The filing also quotes the book of Timothy, which says, “For God gave us a spirit not of fear but of power and love of self control,” interpreting this to mean “having no fear,” adding, “Wisener believes he cannot fully love and submit to God if he lives in fear of a virus.”
Baldwin ordered Wisener immediately taken to serve 10 days in jail and fined him $250 for refusing to wear a face covering Feb. 23 when he reported to Youngstown Municipal Court for a hearing before visiting Judge David Fuhry.
Wisener was in court Feb. 23 to testify if necessary in his capacity as a police officer in a criminal case. He was subpoenaed to attend the hearing. Fuhry advised Wisener on Feb. 23 he was in violation of the court’s mask requirements and advised him the possible penalties were a $500 fine and up to 30 days in jail. The court set a hearing for March 18 before Baldwin, who found Wisener guilty.
Leffler went to the 7th District Court of Appeals March 18, and that court ordered a stay of execution of Wisener’s sentence pending the outcome of an appeal. Wisener was released from the jail that day.
Wisener’s appeal document stated that during the March 18 hearing, Wisener’s pastor, Matt Mager, whose church is on Canfield Road in Youngstown, testified that Wisener left his previous church because it required a mask to attend. “Mager said he believed Wisener’s beliefs were genuine and were a deeply held religious belief,” the filing states.
Youngstown Municipal Court Administrator David Magura told The Vindicator on March 18 that the mask order in effect Feb. 23 and for about six months before that required everyone entering the court building to wear protective facial coverings. Individuals with “medically a documented reason preventing them from wearing the facial covering” had to let the court know, he said.
Wisener’s filing states that on Feb. 23, he checked in at the security desk and spoke with security officer Dave McKnight and informed McKnight he could not wear a mask. He sat on a bench outside of a courtroom waiting for the case to be called.
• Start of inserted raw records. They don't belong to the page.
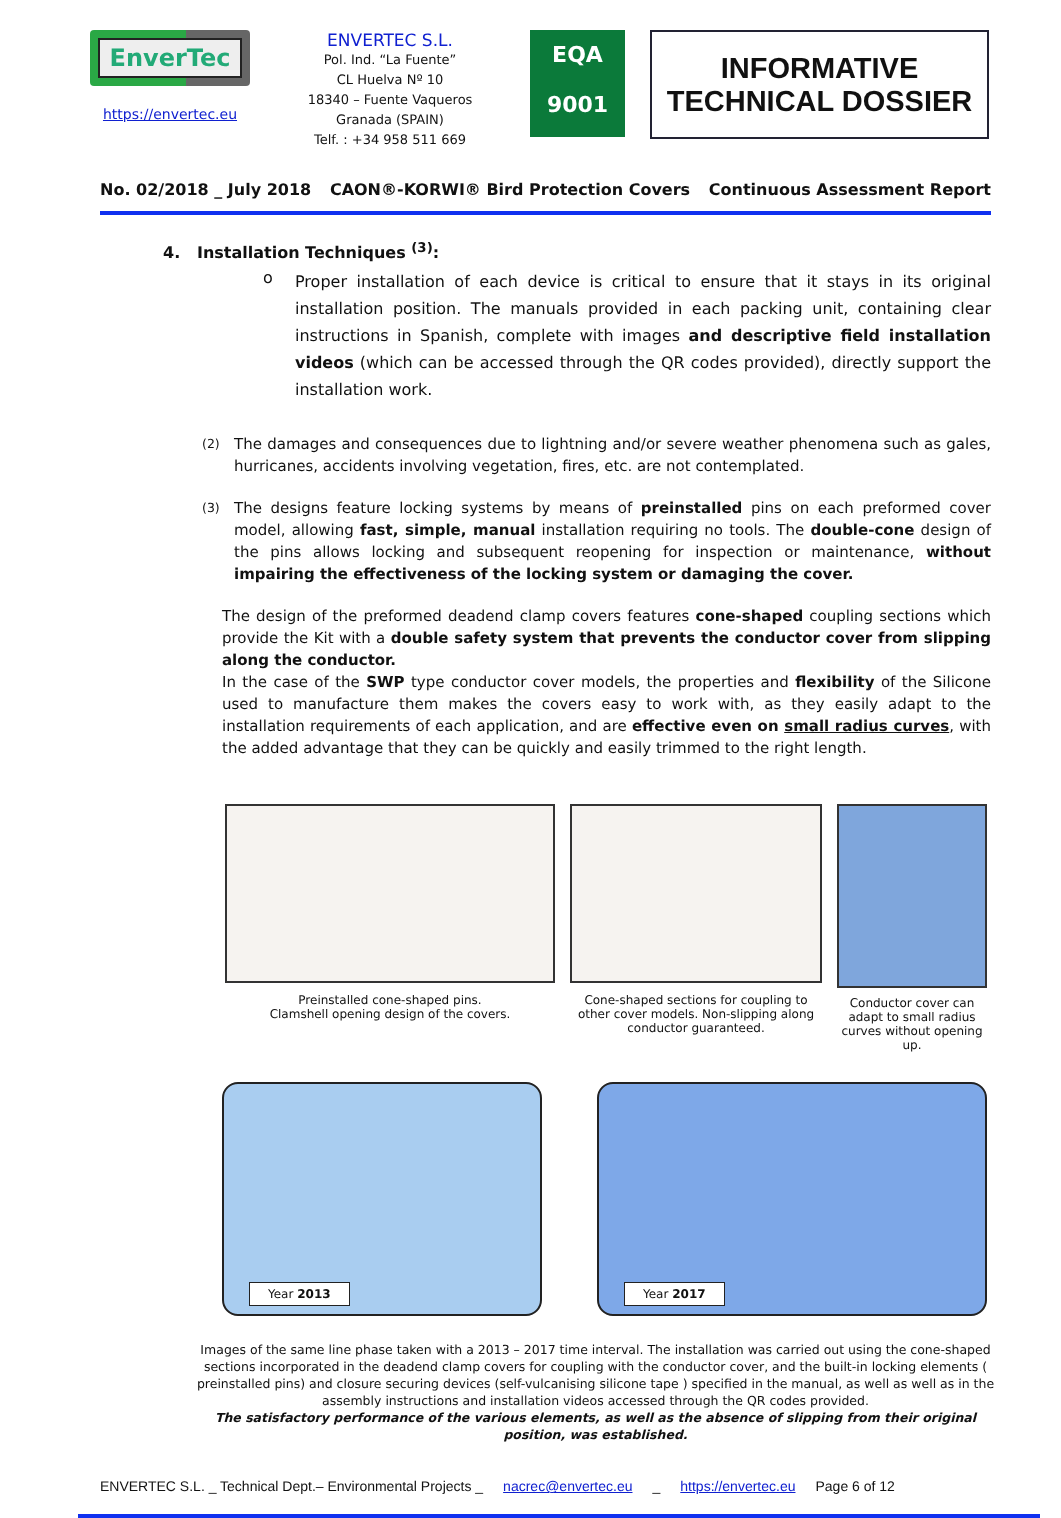EnverTec
https://envertec.eu
ENVERTEC S.L.
Pol. Ind. “La Fuente”
CL Huelva Nº 10
18340 – Fuente Vaqueros
Granada (SPAIN)
Telf. : +34 958 511 669
EQA
9001
INFORMATIVE
TECHNICAL DOSSIER
No. 02/2018 _ July 2018 CAON®-KORWI® Bird Protection Covers Continuous Assessment Report
4. Installation Techniques <sup>(3)</sup>:
o
Proper installation of each device is critical to ensure that it stays in its original installation position. The manuals provided in each packing unit, containing clear instructions in Spanish, complete with images and descriptive field installation videos (which can be accessed through the QR codes provided), directly support the installation work.
<sup>(2)</sup> The damages and consequences due to lightning and/or severe weather phenomena such as gales, hurricanes, accidents involving vegetation, fires, etc. are not contemplated.
<sup>(3)</sup> The designs feature locking systems by means of preinstalled pins on each preformed cover model, allowing fast, simple, manual installation requiring no tools. The double-cone design of the pins allows locking and subsequent reopening for inspection or maintenance, without impairing the effectiveness of the locking system or damaging the cover.
The design of the preformed deadend clamp covers features cone-shaped coupling sections which provide the Kit with a double safety system that prevents the conductor cover from slipping along the conductor.
In the case of the SWP type conductor cover models, the properties and flexibility of the Silicone used to manufacture them makes the covers easy to work with, as they easily adapt to the installation requirements of each application, and are effective even on small radius curves, with the added advantage that they can be quickly and easily trimmed to the right length.
Preinstalled cone-shaped pins.
Clamshell opening design of the covers.
Cone-shaped sections for coupling to other cover models. Non-slipping along conductor guaranteed.
Conductor cover can adapt to small radius curves without opening up.
Year 2013
Year 2017
Images of the same line phase taken with a 2013 – 2017 time interval. The installation was carried out using the cone-shaped sections incorporated in the deadend clamp covers for coupling with the conductor cover, and the built-in locking elements ( preinstalled pins) and closure securing devices (self-vulcanising silicone tape ) specified in the manual, as well as well as in the assembly instructions and installation videos accessed through the QR codes provided.
The satisfactory performance of the various elements, as well as the absence of slipping from their original position, was established.
ENVERTEC S.L. _ Technical Dept.– Environmental Projects _ nacrec@envertec.eu _ https://envertec.eu Page 6 of 12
Security officer Angela Minor walked by and asked Wisener if he would wear a mask, and Wisener said he could not, the filing states. Minor said she had to notify the Youngstown Police Department internal affairs unit. Later, Magura told Wisener to sit in the back of the courtroom.
The defendant in Wisener’s case did not appear for the hearing. Wisener left the courtroom and obtained a copy of the subpoena for work purposes, the filing states. He went back to the court to have the assistant law director validate his subpoena, and the assistant prosecutor asked Wisener to wait for Fuhry.
“Judge Fuhry, while still on the bench, called Wisener to the bench. Judge Fuhry informed Wisener that he was likely in contempt for not wearing a mask, and a contempt hearing would be scheduled in the future,” the filing states.
The court changed its mask mandate Feb. 28 to no longer require employees and the public to wear a facial covering if they are fully vaccinated, Magura told the Vindicator on March 18.
The merit brief filing states that Baldwin erred in finding Wisener in contempt of court.
Wisener socially distanced while in the court building, followed Magura’s directions and did not “interfere with a court process or the administration of justice. But for being instructed to enter the courtroom and sit in the back row, Wisener would not have had to enter the courtroom or the view of the judge. He was, at best, a passive bystander,” the filing states.
The filing argues that Wisener had a “bona fide religious belief” and “suffered violations of his 1st Amendment right to free exercise of religion and his 14th Amendment rights to privacy, personal autonomy and identity.” The mask mandate also violated a section of the Ohio Constitution that “preserves the free exercise of religion,” the filing states.
The filing asks the appeals court reverse the guilty finding or reduce the 10-day jail sentence to time served.